» Stated exercise A
In the forum thread on cutting depth, how much material does Mike say to remove in a single pass when working hardwoods?

— BEGIN Article —

# cutting depth



## Grandpasworkshop (Sep 30, 2004)

I have to make a series of slots in 3/4 " material (pine) about 5-1/2 long all way through. I plan on a 3/4 " bit however can this be done in one slow pass or two?


----------



## bobj3 (Jan 17, 2006)

Hi Grandasworkshop

I don't see why not BUT it's one of those things you need to just try out 
If your bit is new and sharp it should be duck soup but if not it will take a pass or two. 
Pine is soft but will dull the bit real quick with build up of pine pitch.
A good spray Teflon base bit lub or a good bit cleaning will help with Pine. 

http://www.mailwareweb.com/sommerfeld/item.asp?n=bblub-2oz&d=99&b=2
http://www.mailwareweb.com/sommerfeld/item.asp?n=bbcl-16oz&d=99&b=1


Bj


----------



## Mike (Nov 22, 2004)

Two passes in pine should make for a nice clean cut. For hardwoods stick to a 1/4" removed in a single pass for quality.


----------



## Grandpasworkshop (Sep 30, 2004)

Thanks so much.I did not want to chance any thing like that in case it grabs and pulls fingers in


----------



## bobj3 (Jan 17, 2006)

Hi jj101

May I Recommend using one of the items below,they will help you keep all your parts (fingers) 

http://www.rockler.com/product.cfm?...GICAGCGMGPGDGLHDDADADADBDB&filter=push blocks

http://www.rockler.com/product.cfm?...GICAGCGMGPGDGLHDDADADADBDB&filter=push blocks

http://www.rockler.com/product.cfm?page=10395

Bj


----------

— END Article —
— BEGIN Data supplied —

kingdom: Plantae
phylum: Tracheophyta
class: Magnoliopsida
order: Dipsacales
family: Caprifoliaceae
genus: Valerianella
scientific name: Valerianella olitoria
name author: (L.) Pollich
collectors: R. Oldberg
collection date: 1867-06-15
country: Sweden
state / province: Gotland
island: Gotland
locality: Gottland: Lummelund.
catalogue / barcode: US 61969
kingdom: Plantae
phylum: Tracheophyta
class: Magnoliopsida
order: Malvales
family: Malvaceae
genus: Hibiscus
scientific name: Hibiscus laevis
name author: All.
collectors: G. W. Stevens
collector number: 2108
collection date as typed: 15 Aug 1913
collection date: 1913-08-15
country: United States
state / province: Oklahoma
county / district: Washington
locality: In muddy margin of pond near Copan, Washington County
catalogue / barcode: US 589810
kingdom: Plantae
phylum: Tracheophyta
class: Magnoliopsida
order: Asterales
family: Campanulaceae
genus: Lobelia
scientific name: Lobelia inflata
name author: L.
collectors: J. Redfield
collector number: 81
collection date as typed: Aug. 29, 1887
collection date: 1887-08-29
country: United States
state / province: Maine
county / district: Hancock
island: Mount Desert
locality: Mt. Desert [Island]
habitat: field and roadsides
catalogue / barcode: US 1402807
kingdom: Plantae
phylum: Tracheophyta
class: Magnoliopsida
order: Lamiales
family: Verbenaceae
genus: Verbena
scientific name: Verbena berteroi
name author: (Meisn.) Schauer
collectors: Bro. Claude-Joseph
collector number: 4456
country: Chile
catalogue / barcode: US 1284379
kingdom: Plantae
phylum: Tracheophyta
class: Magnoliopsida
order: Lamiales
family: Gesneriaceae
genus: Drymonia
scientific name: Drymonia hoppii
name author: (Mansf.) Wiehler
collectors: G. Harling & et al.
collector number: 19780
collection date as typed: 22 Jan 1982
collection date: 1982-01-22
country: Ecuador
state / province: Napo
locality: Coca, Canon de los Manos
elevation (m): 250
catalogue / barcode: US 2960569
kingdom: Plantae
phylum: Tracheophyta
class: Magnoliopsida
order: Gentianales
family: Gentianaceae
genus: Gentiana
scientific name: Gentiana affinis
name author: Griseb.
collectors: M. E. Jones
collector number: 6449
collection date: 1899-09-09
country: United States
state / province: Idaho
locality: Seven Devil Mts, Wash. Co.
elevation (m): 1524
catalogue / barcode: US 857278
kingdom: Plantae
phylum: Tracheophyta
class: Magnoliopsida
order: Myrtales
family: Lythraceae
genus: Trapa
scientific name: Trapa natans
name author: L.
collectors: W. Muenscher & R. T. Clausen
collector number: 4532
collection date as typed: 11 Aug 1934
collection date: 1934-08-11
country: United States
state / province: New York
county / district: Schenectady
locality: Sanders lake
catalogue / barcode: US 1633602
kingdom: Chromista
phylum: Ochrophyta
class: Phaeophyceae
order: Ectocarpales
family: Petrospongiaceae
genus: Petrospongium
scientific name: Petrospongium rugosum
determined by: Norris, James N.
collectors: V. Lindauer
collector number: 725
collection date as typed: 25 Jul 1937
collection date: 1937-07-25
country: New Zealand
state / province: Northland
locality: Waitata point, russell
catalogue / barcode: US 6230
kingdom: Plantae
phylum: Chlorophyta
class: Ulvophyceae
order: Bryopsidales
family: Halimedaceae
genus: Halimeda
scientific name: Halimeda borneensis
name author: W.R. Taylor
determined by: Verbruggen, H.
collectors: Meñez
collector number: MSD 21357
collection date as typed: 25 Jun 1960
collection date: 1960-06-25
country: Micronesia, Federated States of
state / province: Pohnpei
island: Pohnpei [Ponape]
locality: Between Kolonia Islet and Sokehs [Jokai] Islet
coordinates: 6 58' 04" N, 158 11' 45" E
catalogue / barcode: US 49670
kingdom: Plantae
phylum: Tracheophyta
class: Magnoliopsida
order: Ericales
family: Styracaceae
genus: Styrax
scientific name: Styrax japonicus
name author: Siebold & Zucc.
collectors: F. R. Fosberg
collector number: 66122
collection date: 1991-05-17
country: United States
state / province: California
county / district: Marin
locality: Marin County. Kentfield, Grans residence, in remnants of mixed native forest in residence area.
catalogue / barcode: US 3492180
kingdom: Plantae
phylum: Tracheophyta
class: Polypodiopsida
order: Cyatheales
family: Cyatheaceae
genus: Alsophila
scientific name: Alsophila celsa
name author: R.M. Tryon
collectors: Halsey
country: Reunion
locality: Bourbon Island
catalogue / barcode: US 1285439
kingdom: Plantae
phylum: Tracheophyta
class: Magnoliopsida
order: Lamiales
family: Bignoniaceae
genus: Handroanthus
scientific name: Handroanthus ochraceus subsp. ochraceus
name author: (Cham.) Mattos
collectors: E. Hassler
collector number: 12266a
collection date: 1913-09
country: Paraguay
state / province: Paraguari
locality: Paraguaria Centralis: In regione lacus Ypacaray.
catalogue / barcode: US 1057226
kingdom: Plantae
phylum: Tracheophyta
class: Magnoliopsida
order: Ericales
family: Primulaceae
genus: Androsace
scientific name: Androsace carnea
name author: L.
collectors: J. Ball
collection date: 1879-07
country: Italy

— END Data supplied —

» Stated exercise B
Reproduce word for word the lines of the entries, starting with the line that contains "order: Malvales" and going on through the line that contains "scientific name: Verbena berteroi".

» Final result A
1/4"

» Final result B
order: Malvales
family: Malvaceae
genus: Hibiscus
scientific name: Hibiscus laevis
name author: All.
collectors: G. W. Stevens
collector number: 2108
collection date as typed: 15 Aug 1913
collection date: 1913-08-15
country: United States
state / province: Oklahoma
county / district: Washington
locality: In muddy margin of pond near Copan, Washington County
catalogue / barcode: US 589810
kingdom: Plantae
phylum: Tracheophyta
class: Magnoliopsida
order: Asterales
family: Campanulaceae
genus: Lobelia
scientific name: Lobelia inflata
name author: L.
collectors: J. Redfield
collector number: 81
collection date as typed: Aug. 29, 1887
collection date: 1887-08-29
country: United States
state / province: Maine
county / district: Hancock
island: Mount Desert
locality: Mt. Desert [Island]
habitat: field and roadsides
catalogue / barcode: US 1402807
kingdom: Plantae
phylum: Tracheophyta
class: Magnoliopsida
order: Lamiales
family: Verbenaceae
genus: Verbena
scientific name: Verbena berteroi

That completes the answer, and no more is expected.